Emboldened, Tate stayed at Arkla, and two years later was a vice president, staying until the company was sold to Houston Industries (now CenterPoint) in 1998. He joined Alltel at Ford’s invitation and stayed until bought by Verizon in 2011.
“Little Rock has been very good to me,” Tate says.
The 100
After Verizon, Tate formed his two consulting operations.
The Domino Effect helps clients identify problems and improve performance in all aspects of their business. HT & Associates aims to advise professional athletes or those with pro aspirations, on long-term business plans.
Tate was alarmed when his HT partners Corbin Cobb and Scott Hamilton pointed out that close to 75 percent of pro athletes are broke within two to three years after retirement.
Tate’s firm has picked the brains of sports legends like Kareem Abdul Jabbar, as well as huddling with NBA star Derek Fisher’s mother, who is involved with the Mothers of Professional Basketball Players (MPBP).
“We don’t want to manage their money, we want to teach them to manage their money,” Tate says.
There is a different level of teaching going on in Tate’s mentoring efforts with 100 Black Men. While working with kids at Washington Elementary, he noted the student population was about 50-50 boys and girls, but by eighth grade or so, close to 50 percent of the boys had fallen out.
“Kids don’t really care how much you know, but they always know how much you care,” Tate says. “Once they know you care, then they start to listen, then grades and behavior improve.”
Tate and his fellow mentors have helped implement reading programs, brought fruit and vegetables to school to emphasize nutrition, and even bought a school a washer and dryer after learning many students were wearing the same clothes day-to-day.
100 Black Men of America was founded in New York City in 1963, when concerned business and industry leaders joined forces to improve the quality of life for African-Americans and other minorities, with an emphasis on youth development.
David Dinkins, later to become the city’s mayor, was one of the principles involved in forming the organization, which carries the motto: “What they see is what they’ll be.”
“He literally called 100 of his friends and associates and they answered the call,” Tate says.

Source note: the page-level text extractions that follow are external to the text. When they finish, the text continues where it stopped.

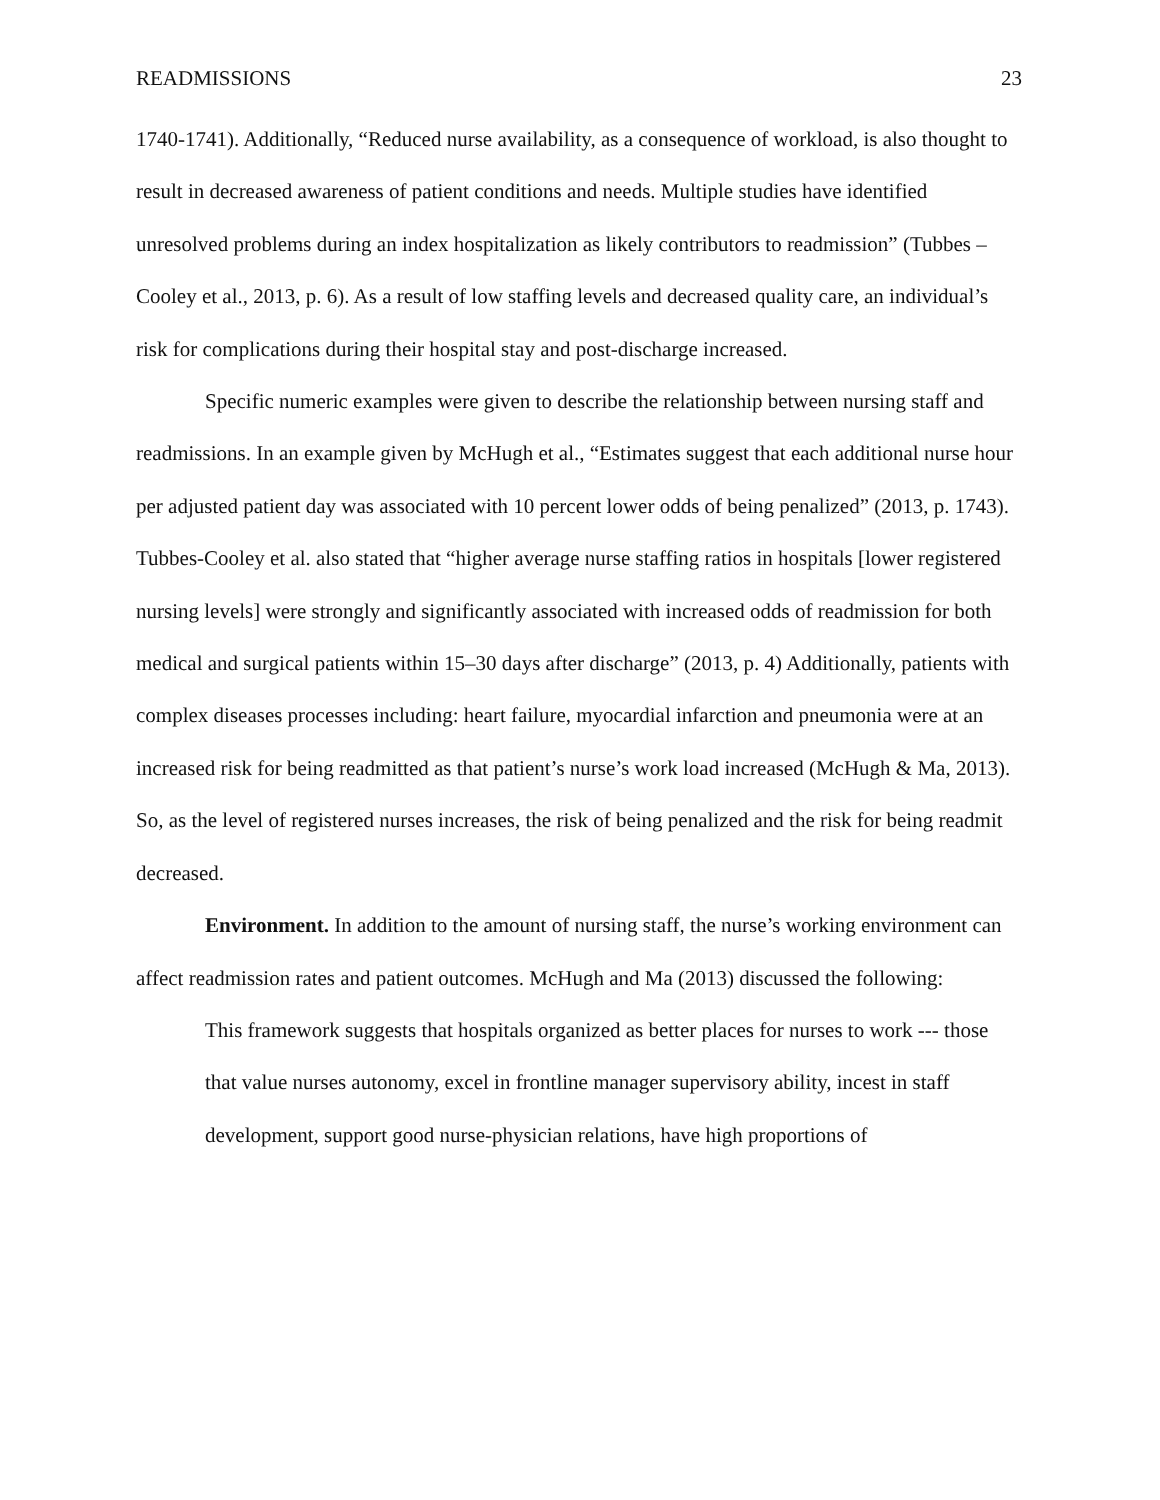READMISSIONS 23
1740-1741). Additionally, “Reduced nurse availability, as a consequence of workload, is also thought to result in decreased awareness of patient conditions and needs. Multiple studies have identified unresolved problems during an index hospitalization as likely contributors to readmission” (Tubbes – Cooley et al., 2013, p. 6). As a result of low staffing levels and decreased quality care, an individual’s risk for complications during their hospital stay and post-discharge increased.
Specific numeric examples were given to describe the relationship between nursing staff and readmissions. In an example given by McHugh et al., “Estimates suggest that each additional nurse hour per adjusted patient day was associated with 10 percent lower odds of being penalized” (2013, p. 1743). Tubbes-Cooley et al. also stated that “higher average nurse staffing ratios in hospitals [lower registered nursing levels] were strongly and significantly associated with increased odds of readmission for both medical and surgical patients within 15–30 days after discharge” (2013, p. 4) Additionally, patients with complex diseases processes including: heart failure, myocardial infarction and pneumonia were at an increased risk for being readmitted as that patient’s nurse’s work load increased (McHugh & Ma, 2013). So, as the level of registered nurses increases, the risk of being penalized and the risk for being readmit decreased.
Environment. In addition to the amount of nursing staff, the nurse’s working environment can affect readmission rates and patient outcomes. McHugh and Ma (2013) discussed the following:
This framework suggests that hospitals organized as better places for nurses to work --- those that value nurses autonomy, excel in frontline manager supervisory ability, incest in staff development, support good nurse-physician relations, have high proportions of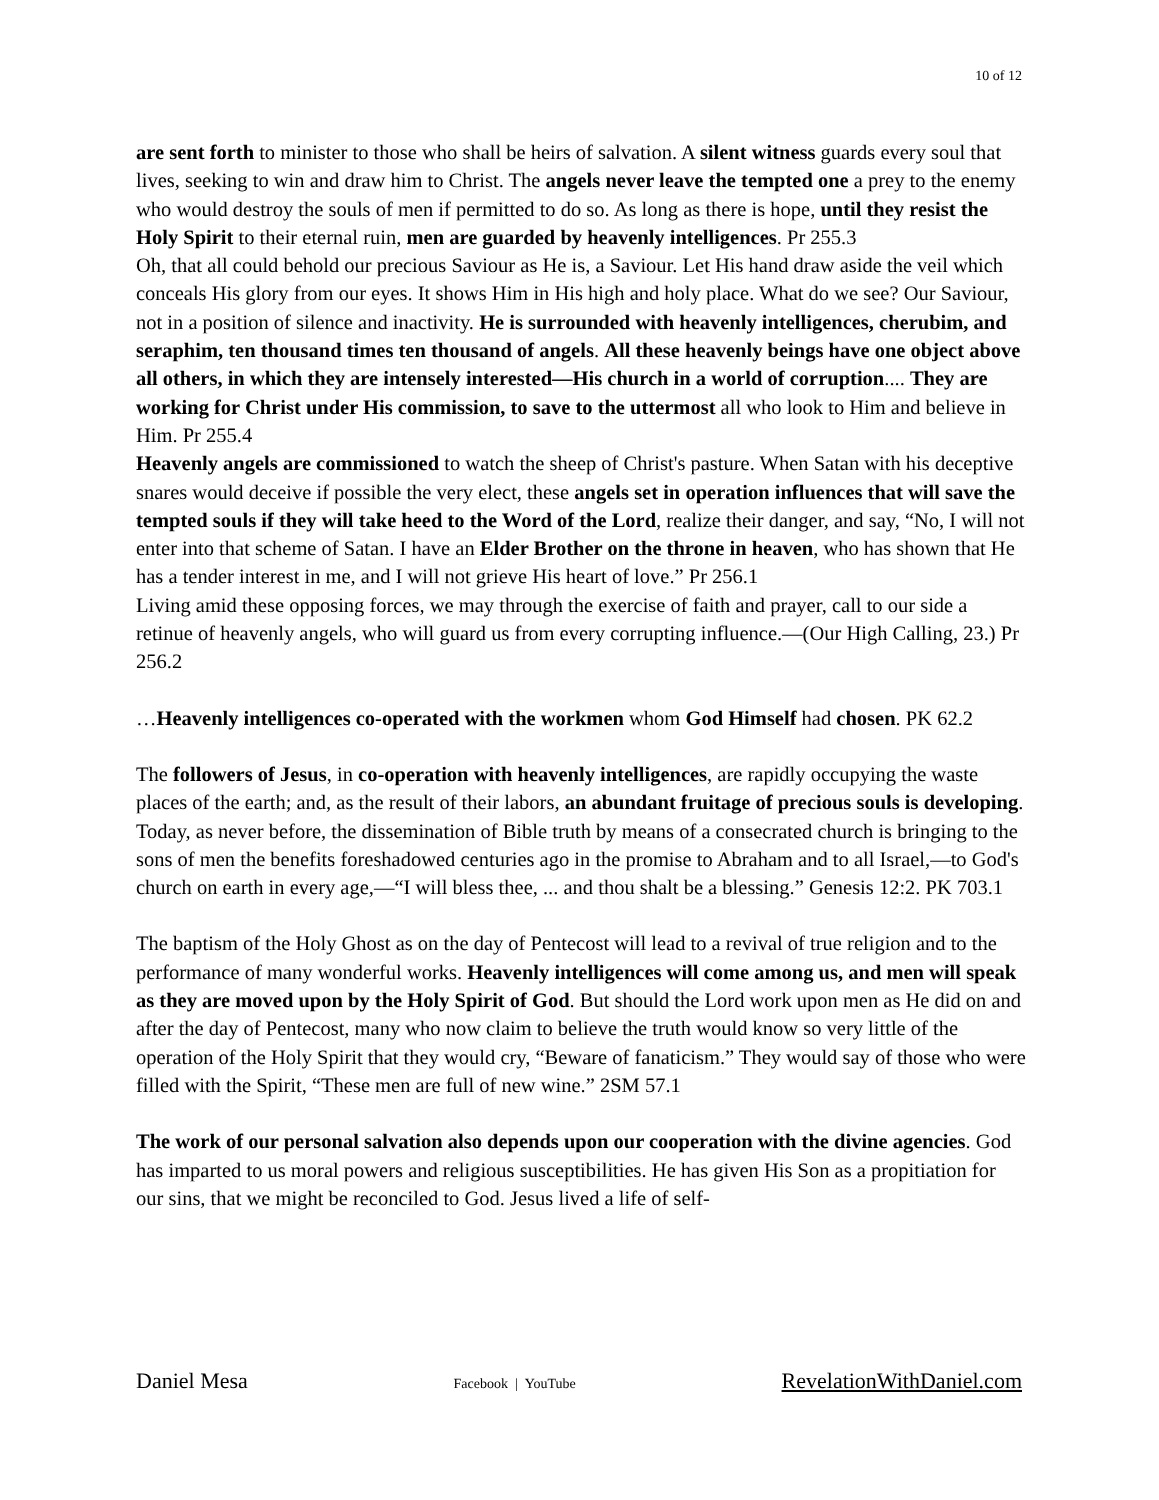10 of 12
are sent forth to minister to those who shall be heirs of salvation. A silent witness guards every soul that lives, seeking to win and draw him to Christ. The angels never leave the tempted one a prey to the enemy who would destroy the souls of men if permitted to do so. As long as there is hope, until they resist the Holy Spirit to their eternal ruin, men are guarded by heavenly intelligences. Pr 255.3
Oh, that all could behold our precious Saviour as He is, a Saviour. Let His hand draw aside the veil which conceals His glory from our eyes. It shows Him in His high and holy place. What do we see? Our Saviour, not in a position of silence and inactivity. He is surrounded with heavenly intelligences, cherubim, and seraphim, ten thousand times ten thousand of angels. All these heavenly beings have one object above all others, in which they are intensely interested—His church in a world of corruption.... They are working for Christ under His commission, to save to the uttermost all who look to Him and believe in Him. Pr 255.4
Heavenly angels are commissioned to watch the sheep of Christ's pasture. When Satan with his deceptive snares would deceive if possible the very elect, these angels set in operation influences that will save the tempted souls if they will take heed to the Word of the Lord, realize their danger, and say, “No, I will not enter into that scheme of Satan. I have an Elder Brother on the throne in heaven, who has shown that He has a tender interest in me, and I will not grieve His heart of love.” Pr 256.1
Living amid these opposing forces, we may through the exercise of faith and prayer, call to our side a retinue of heavenly angels, who will guard us from every corrupting influence.—(Our High Calling, 23.) Pr 256.2
…Heavenly intelligences co-operated with the workmen whom God Himself had chosen. PK 62.2
The followers of Jesus, in co-operation with heavenly intelligences, are rapidly occupying the waste places of the earth; and, as the result of their labors, an abundant fruitage of precious souls is developing. Today, as never before, the dissemination of Bible truth by means of a consecrated church is bringing to the sons of men the benefits foreshadowed centuries ago in the promise to Abraham and to all Israel,—to God's church on earth in every age,—“I will bless thee, ... and thou shalt be a blessing.” Genesis 12:2. PK 703.1
The baptism of the Holy Ghost as on the day of Pentecost will lead to a revival of true religion and to the performance of many wonderful works. Heavenly intelligences will come among us, and men will speak as they are moved upon by the Holy Spirit of God. But should the Lord work upon men as He did on and after the day of Pentecost, many who now claim to believe the truth would know so very little of the operation of the Holy Spirit that they would cry, “Beware of fanaticism.” They would say of those who were filled with the Spirit, “These men are full of new wine.” 2SM 57.1
The work of our personal salvation also depends upon our cooperation with the divine agencies. God has imparted to us moral powers and religious susceptibilities. He has given His Son as a propitiation for our sins, that we might be reconciled to God. Jesus lived a life of self-
Daniel Mesa Facebook | YouTube RevelationWithDaniel.com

Today, more than 10,000 men across the country are bringing whatever professional expertise they possess to mentoring at K-12 schools and other institutions.
“Its main pillars focus on four things,” Tate says of the organization. “Mentoring is at the top of the list. Education, health and wellness and economic development.”
Tate tells of working with a boy who showed great aptitude which wasn’t being reflected in his grades and test scores.
“We were in our coats and ties and this little boy comes up and says ‘Who died?’” Tate says. “What he was saying to us is the only time he ever saw a black man in a coat and tie, they were going to a funeral.”
Tate learned the boy was in charge of getting his sisters up in the morning, that he was one of those wearing the same clothes each day, that he ate breakfast at school. But with mentoring the boy’s performance improved.
“It was so foreign,” Tate says, recalling the nurturing he received in his own childhood.
The mentors continue to track the progress of the kids after they move on to junior and senior high, and the Little Rock chapter of 100 Black Men has gone on to form a mentoring academy, which has an enrollment of more than 20 boys ages 13-17. The program is designed to improve the self-esteem and self-efficacy of mentees by granting them access to chapter members and their life experiences. One of the chapter’s mottos is “real men giving real time,” and the chapter strives to do just that.
Tate recalls last year’s 100 Academy holiday gala, which was attended by Gov. Asa Hutchinson, and Congressman French Hill, among others. The chapter bought those in need coats and ties, and the 22 boys were recognized at the event.
“Those young men, they are motivated,” Tate says. “And that’s what the mentoring does.”